Americans Show Strong Support for Making Iraq Operation More Multilateral
March 15, 2006
A number of leading political analysts have discussed the option of making the Iraq operation more multilateral. A large bipartisan majority of Americans would support doing so even if this would require the US to relinquish some control over the operation, according to a new WorldPublicOpinion.org poll. While Americans are showing doubts about military forms of involvement in Iraq, there is strong support for non-military approaches.
The poll of 851 Americans was conducted by WorldPublicOpinion.org and fielded by Knowledge Networks March 1-6, 2006. The margin of error was plus or minus 3.4 – 4 percent.
Americans show substantial interest in a number of more multilateral approaches to the Iraq operation. Perhaps most significant, a substantial majority is ready to put the operation under UN command as part of a process of including troops from other countries. Asked, “If other countries would be willing to contribute more troops if the operation in Iraq were to be put under UN command, would you then favor or oppose putting the Iraq operation under UN command?” 72 percent said that they would favor it. Support is bipartisan, with 60 percent of Republicans as well as 86 percent of Democrats favoring it. Support is also up a bit from 2004, when 68 percent overall favored the idea.

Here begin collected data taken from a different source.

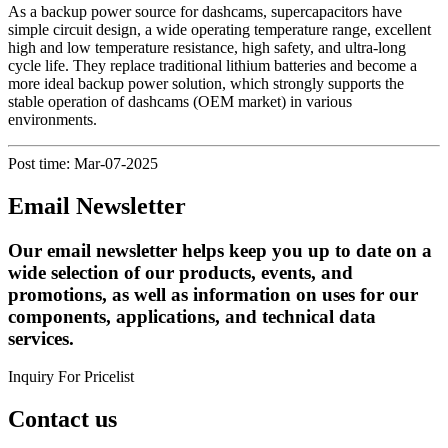
As a backup power source for dashcams, supercapacitors have
simple circuit design, a wide operating temperature range, excellent
high and low temperature resistance, high safety, and ultra-long
cycle life. They replace traditional lithium batteries and become a
more ideal backup power solution, which strongly supports the
stable operation of dashcams (OEM market) in various
environments.
Post time: Mar-07-2025
Email Newsletter
Our email newsletter helps keep you up to date on a
wide selection of our products, events, and
promotions, as well as information on uses for our
components, applications, and technical data
services.
Inquiry For Pricelist
Contact us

There is also strong support for a multilateral approach to economic reconstruction. Asked “Would you prefer to have the US or the UN take the lead in Iraq’s economic reconstruction?” 77 percent said they would favor the UN, while just 22 percent said the US. This is also a bipartisan majority, with 58 percent of Republicans as well as 92 percent of Democrats favoring the UN.
An equally large majority favored a multilateral conference for addressing Iraq’s economic challenges. Asked, “Would you favor having a major conference where leaders from the US, Europe, the UN, and various Arab countries would meet with leaders of the new Iraqi government to coordinate efforts to help Iraq achieve greater stability and economic growth or do you think it is best for other countries to stay out of Iraq’s affairs?” 77 percent favored such a conference. Once again, this was a bipartisan majority with 81 percent of Republicans and 78 percent of Democrats favoring it.
As discussed elsewhere, Americans are showing doubts about military forms of involvement in Iraq. Support for non-military approaches to dealing with the challenges in Iraq, though, is very strong. Respondents were presented a list of five activities by which “the US has been involved in Iraq in non-military ways.” In every case, a large majority approved of the effort. However, in each case a substantial number had doubts about whether the US was doing a good job.